Could you restate the data below word for word, without its pictures?
====== Records shown ======
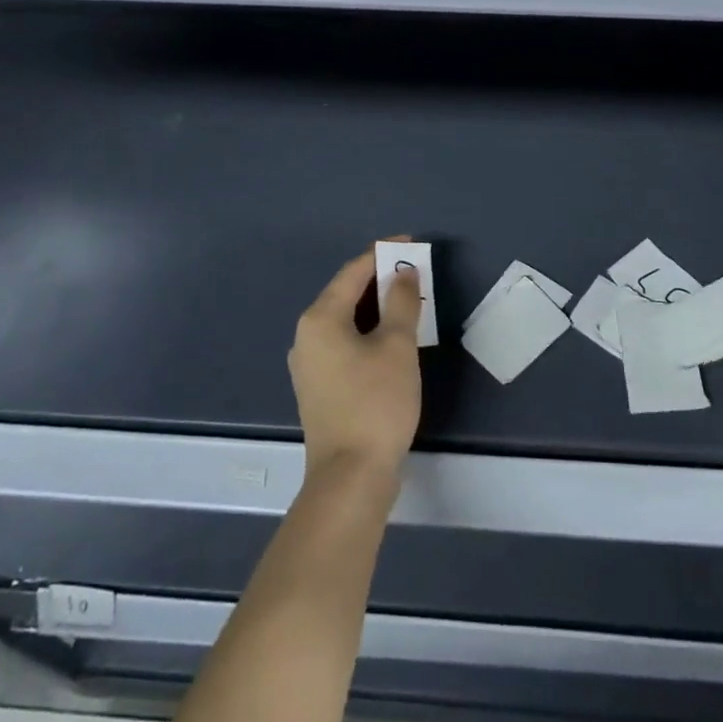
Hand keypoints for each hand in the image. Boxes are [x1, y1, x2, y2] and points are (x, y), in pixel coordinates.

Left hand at [289, 241, 423, 478]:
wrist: (350, 477)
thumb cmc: (375, 403)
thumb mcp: (397, 346)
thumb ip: (401, 302)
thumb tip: (404, 273)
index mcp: (320, 318)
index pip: (353, 271)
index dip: (382, 253)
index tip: (411, 243)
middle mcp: (307, 335)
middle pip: (346, 293)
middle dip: (381, 279)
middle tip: (415, 271)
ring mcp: (310, 364)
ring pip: (346, 320)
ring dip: (377, 306)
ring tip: (409, 300)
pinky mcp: (320, 386)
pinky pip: (345, 342)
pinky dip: (369, 330)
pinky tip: (392, 337)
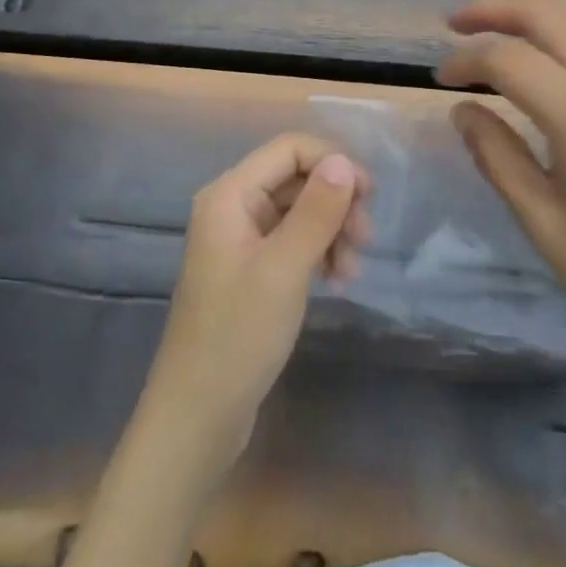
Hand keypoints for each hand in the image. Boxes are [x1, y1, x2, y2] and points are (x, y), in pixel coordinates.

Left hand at [140, 133, 369, 470]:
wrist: (197, 417)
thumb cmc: (238, 336)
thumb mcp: (285, 270)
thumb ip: (316, 211)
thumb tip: (343, 162)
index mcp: (229, 195)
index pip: (289, 149)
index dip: (332, 161)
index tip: (368, 195)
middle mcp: (232, 207)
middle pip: (296, 178)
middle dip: (335, 201)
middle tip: (365, 239)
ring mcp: (241, 240)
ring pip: (299, 210)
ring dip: (332, 230)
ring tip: (351, 271)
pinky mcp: (250, 270)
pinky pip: (292, 240)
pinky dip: (318, 252)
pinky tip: (336, 280)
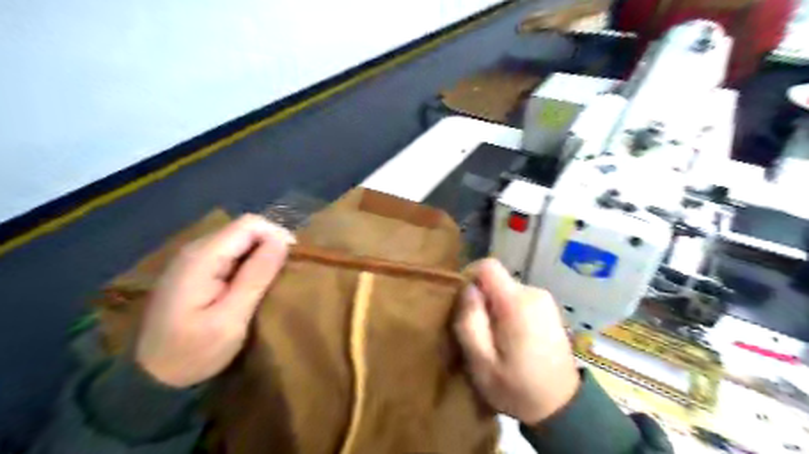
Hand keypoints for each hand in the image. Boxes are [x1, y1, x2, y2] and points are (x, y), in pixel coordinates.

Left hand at [135, 215, 293, 387]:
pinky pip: (232, 253)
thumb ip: (256, 277)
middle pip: (245, 229)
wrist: (150, 377)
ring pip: (240, 240)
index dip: (277, 235)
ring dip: (263, 254)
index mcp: (203, 257)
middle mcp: (196, 249)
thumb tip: (282, 241)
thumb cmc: (193, 351)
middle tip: (287, 272)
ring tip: (277, 277)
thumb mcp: (230, 319)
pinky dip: (251, 262)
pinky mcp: (197, 270)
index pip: (250, 224)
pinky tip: (256, 282)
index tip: (293, 260)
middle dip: (272, 244)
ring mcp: (194, 259)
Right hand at [454, 259, 581, 424]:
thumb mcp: (481, 362)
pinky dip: (507, 310)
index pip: (488, 266)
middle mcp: (533, 293)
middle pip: (496, 279)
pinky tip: (510, 337)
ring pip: (505, 289)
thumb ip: (470, 322)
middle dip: (481, 298)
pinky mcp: (548, 308)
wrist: (562, 407)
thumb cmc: (516, 388)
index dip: (469, 276)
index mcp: (516, 303)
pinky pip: (518, 298)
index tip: (462, 301)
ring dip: (493, 306)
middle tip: (476, 329)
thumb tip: (467, 289)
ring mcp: (544, 300)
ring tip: (493, 337)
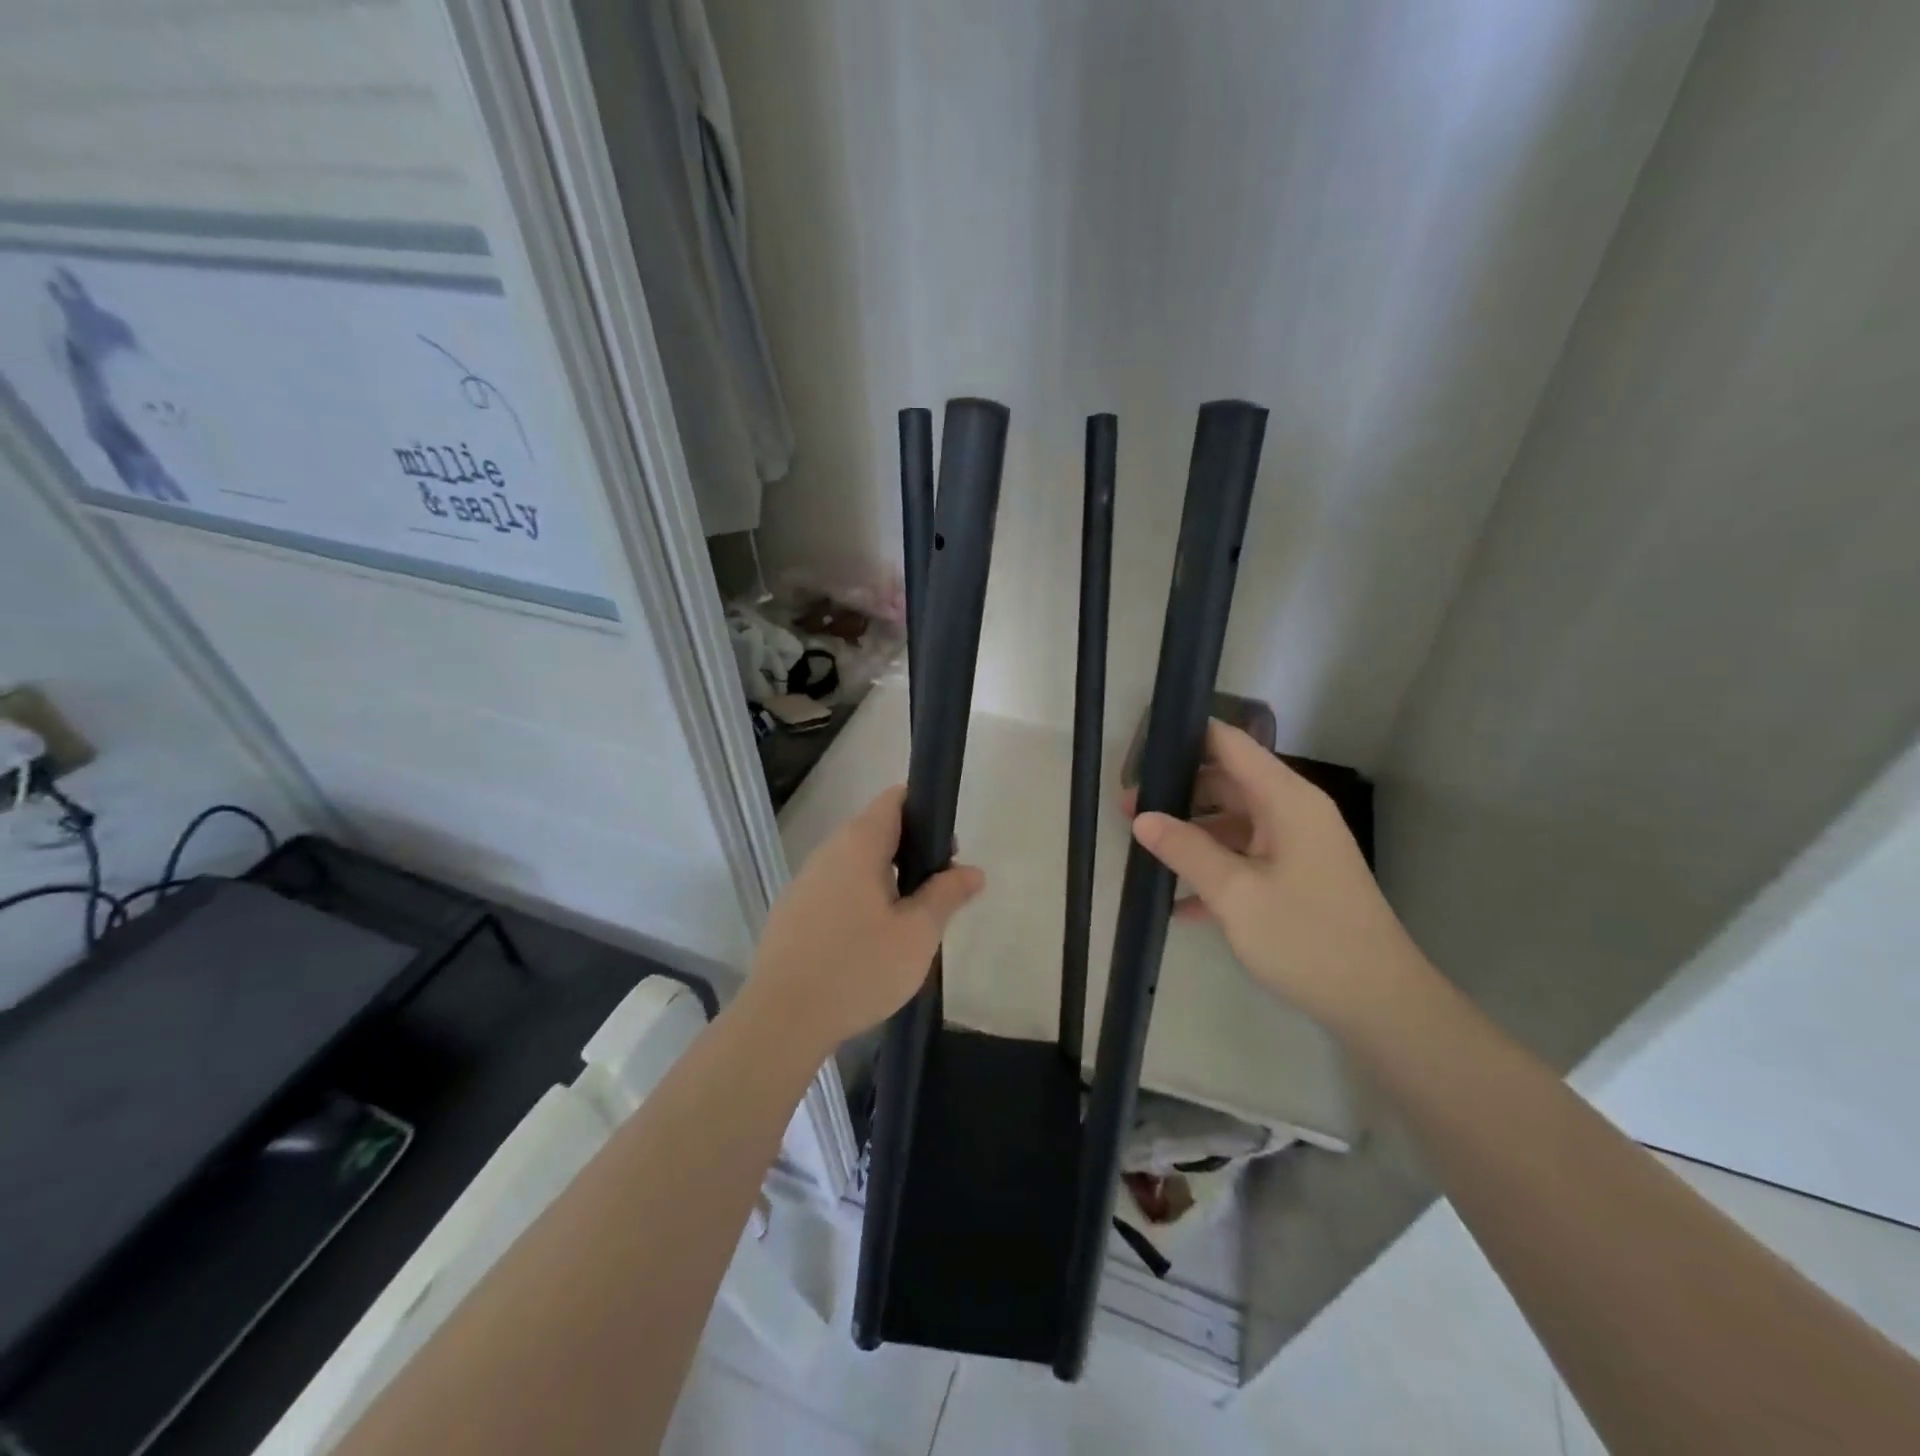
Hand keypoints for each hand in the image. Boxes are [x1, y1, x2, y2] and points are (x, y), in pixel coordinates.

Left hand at [748, 786, 984, 1051]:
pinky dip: (860, 902)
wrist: (781, 1020)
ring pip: (855, 865)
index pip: (894, 800)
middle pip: (876, 832)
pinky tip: (870, 943)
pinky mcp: (792, 912)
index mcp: (858, 844)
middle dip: (912, 853)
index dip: (926, 812)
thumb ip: (946, 895)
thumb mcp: (917, 934)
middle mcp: (827, 852)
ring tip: (908, 923)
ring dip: (886, 881)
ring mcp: (805, 882)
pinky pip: (836, 891)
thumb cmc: (858, 968)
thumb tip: (972, 871)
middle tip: (937, 894)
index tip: (947, 849)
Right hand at [1128, 721, 1428, 1029]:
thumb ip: (1186, 850)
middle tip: (1127, 810)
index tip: (1139, 751)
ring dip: (1192, 834)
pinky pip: (1246, 857)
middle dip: (1178, 793)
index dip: (1185, 737)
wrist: (1379, 1004)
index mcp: (1286, 799)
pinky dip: (1214, 869)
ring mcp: (1296, 845)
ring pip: (1233, 822)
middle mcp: (1293, 812)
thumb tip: (1141, 818)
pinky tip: (1178, 902)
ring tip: (1144, 851)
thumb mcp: (1236, 894)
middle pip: (1227, 782)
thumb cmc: (1307, 938)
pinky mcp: (1296, 877)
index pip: (1229, 743)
======
Result of this exercise:
Hand keypoints for each hand in the image. Boxes are [x1, y1, x2, y2] and points are (x, y), in pixel coordinates.

Left hand at [289, 241, 423, 478]:
wrist: (350, 477)
thumb cmc: (375, 403)
thumb mcp: (397, 346)
thumb ip: (401, 302)
thumb tip: (404, 273)
index mcp: (320, 318)
index pip: (353, 271)
index dip: (382, 253)
index tip: (411, 243)
middle mcp: (307, 335)
middle pip: (346, 293)
middle dip: (381, 279)
middle tip: (415, 271)
ring mcp: (310, 364)
ring pip: (346, 320)
ring dip: (377, 306)
ring tip: (409, 300)
pinky mcp: (320, 386)
pinky pip: (345, 342)
pinky dip: (369, 330)
pinky tip: (392, 337)
Hand keypoints for each hand in the image. Boxes are [x1, y1, x2, y2] and points are (x, y), in pixel coordinates.

Left hand at [140, 133, 369, 470]:
wrist: (197, 417)
thumb cmc: (238, 336)
thumb mcp: (285, 270)
thumb ip: (316, 211)
thumb tip: (343, 162)
index mcp: (229, 195)
index pip: (289, 149)
index dip: (332, 161)
index tip: (368, 195)
middle mcp: (232, 207)
middle pip: (296, 178)
middle dip: (335, 201)
middle tip: (365, 239)
ring mcp: (241, 240)
ring pip: (299, 210)
ring dip: (332, 230)
ring tip: (351, 271)
pinky mcp: (250, 270)
pinky pip: (292, 240)
pinky dip: (318, 252)
pinky tip: (336, 280)
Hand keypoints for each hand in the image. Boxes are [x1, y1, x2, y2] and points are (x, y), in pixel coordinates.

Left hand at [135, 215, 293, 387]:
pinky pip: (232, 253)
thumb ip: (256, 277)
middle pip: (245, 229)
wrist: (150, 377)
ring pip: (240, 240)
index dip: (277, 235)
ring dip: (263, 254)
index mcp: (203, 257)
middle mcp: (196, 249)
thumb tip: (282, 241)
thumb cmc: (193, 351)
middle tip: (287, 272)
ring tip: (277, 277)
thumb mcp: (230, 319)
pinky dip: (251, 262)
pinky mcp: (197, 270)
index pip: (250, 224)
pinky tip: (256, 282)
index tip: (293, 260)
middle dip: (272, 244)
ring mcp: (194, 259)
Right hand at [454, 259, 581, 424]:
thumb mcp: (481, 362)
pinky dip: (507, 310)
index pip: (488, 266)
middle mcp: (533, 293)
middle pip: (496, 279)
pinky tip: (510, 337)
ring pip: (505, 289)
thumb ip: (470, 322)
middle dip: (481, 298)
pinky mcp: (548, 308)
wrist: (562, 407)
thumb cmc: (516, 388)
index dip: (469, 276)
index mcp: (516, 303)
pinky pip: (518, 298)
index tip: (462, 301)
ring dip: (493, 306)
middle tip: (476, 329)
thumb tip: (467, 289)
ring mcp: (544, 300)
ring tip: (493, 337)
Hand keypoints for each hand in the image. Boxes are [x1, y1, x2, y2] and points are (x, y), in pixel coordinates.

Left hand at [748, 786, 984, 1051]:
pinky dip: (860, 902)
wrist: (781, 1020)
ring pip: (855, 865)
index pip: (894, 800)
middle pip: (876, 832)
pinky tip: (870, 943)
pinky mcp: (792, 912)
index mcp: (858, 844)
middle dip: (912, 853)
index dip: (926, 812)
thumb ip: (946, 895)
thumb mcp: (917, 934)
middle mcp: (827, 852)
ring tip: (908, 923)
ring dip: (886, 881)
ring mcp: (805, 882)
pinky pip: (836, 891)
thumb cmc: (858, 968)
thumb tip: (972, 871)
middle tip: (937, 894)
index tip: (947, 849)
Right hand at [1128, 721, 1428, 1029]:
thumb ip: (1186, 850)
middle tip: (1127, 810)
index tip: (1139, 751)
ring dip: (1192, 834)
pinky pip: (1246, 857)
middle dip: (1178, 793)
index dip: (1185, 737)
wrist: (1379, 1004)
index mcp: (1286, 799)
pinky dip: (1214, 869)
ring mcp: (1296, 845)
ring pip: (1233, 822)
middle mcp: (1293, 812)
thumb tip: (1141, 818)
pinky tip: (1178, 902)
ring tip: (1144, 851)
thumb mcp: (1236, 894)
middle pip: (1227, 782)
thumb cmc: (1307, 938)
pinky mcp: (1296, 877)
index pip: (1229, 743)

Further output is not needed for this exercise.